**Work request 1**
Summarize the passage about Mohawk tobacco sales in two sentences.
**Work request 2**
Reproduce word for word everything in the passage about Mohawk tobacco sales from "Mr. Delisle, the" down to "about co-ordinating efforts.".

Federal and provincial governments have no business trying to regulate native tabacco sales

John Stacey, the owner of Kahnawake Tobacco Manufacturing, said the federal and provincial governments have no business trying to regulate the native tobacco trade, even if almost all his customers are non-natives. “Everything we do, they want their cut, and they want us to ask permission. That’s not the rules over here.”

Mr. Stacey has carved out a niche among the scores of other Kahnawake smoke shacks by hiring employees who speak French, the mother tongue of most customers.

He portrays the Mohawk tobacco trade as deeply rooted and integral to the Mohawk identity. “Indians and tobacco are like oil and Arabs,” he said. “To us the plant is sacred.” He also cautions against police intervention: “Maybe they should think twice before coming in. We’re ready to defend our right.”

Mr. Delisle, the Grand Chief, recognizes that something needs to be done to control the current tobacco free-for-all. At the moment, anybody on the reserve can open a smoke shack and sell cigarettes.

Rules, he said, would have to be set and enforced by the aboriginals themselves. He talked of creating a Mohawk regulatory body to patrol the industry and said he is in contact with other aboriginal communities about co-ordinating efforts.

“If [outside governments] have identified now for 25 years that the majority of the problem rests in First Nations territory, why can’t they formally understand that the majority of the answers must rest in First Nations territory as well?” he asked.

**Data segment**
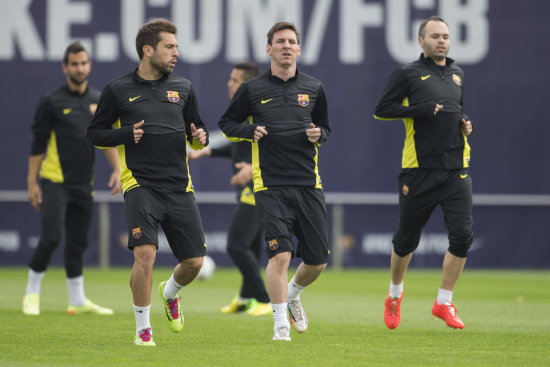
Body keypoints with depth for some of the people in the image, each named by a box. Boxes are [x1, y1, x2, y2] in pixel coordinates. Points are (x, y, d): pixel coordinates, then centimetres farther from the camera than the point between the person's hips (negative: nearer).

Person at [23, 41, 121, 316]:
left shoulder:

**Written solution 1**
John Stacey, owner of Kahnawake Tobacco Manufacturing, says federal and provincial governments have no business regulating the native tobacco trade, which he portrays as integral to Mohawk identity, and he warns that his side is ready to defend its right against police intervention. Grand Chief Delisle agrees that the current free-for-all, in which anyone on the reserve can open a smoke shack, must be controlled, but says aboriginals themselves must set and enforce the rules, and he talked of creating a Mohawk regulatory body.

**Written solution 2**
Mr. Delisle, the Grand Chief, recognizes that something needs to be done to control the current tobacco free-for-all. At the moment, anybody on the reserve can open a smoke shack and sell cigarettes.

Rules, he said, would have to be set and enforced by the aboriginals themselves. He talked of creating a Mohawk regulatory body to patrol the industry and said he is in contact with other aboriginal communities about co-ordinating efforts.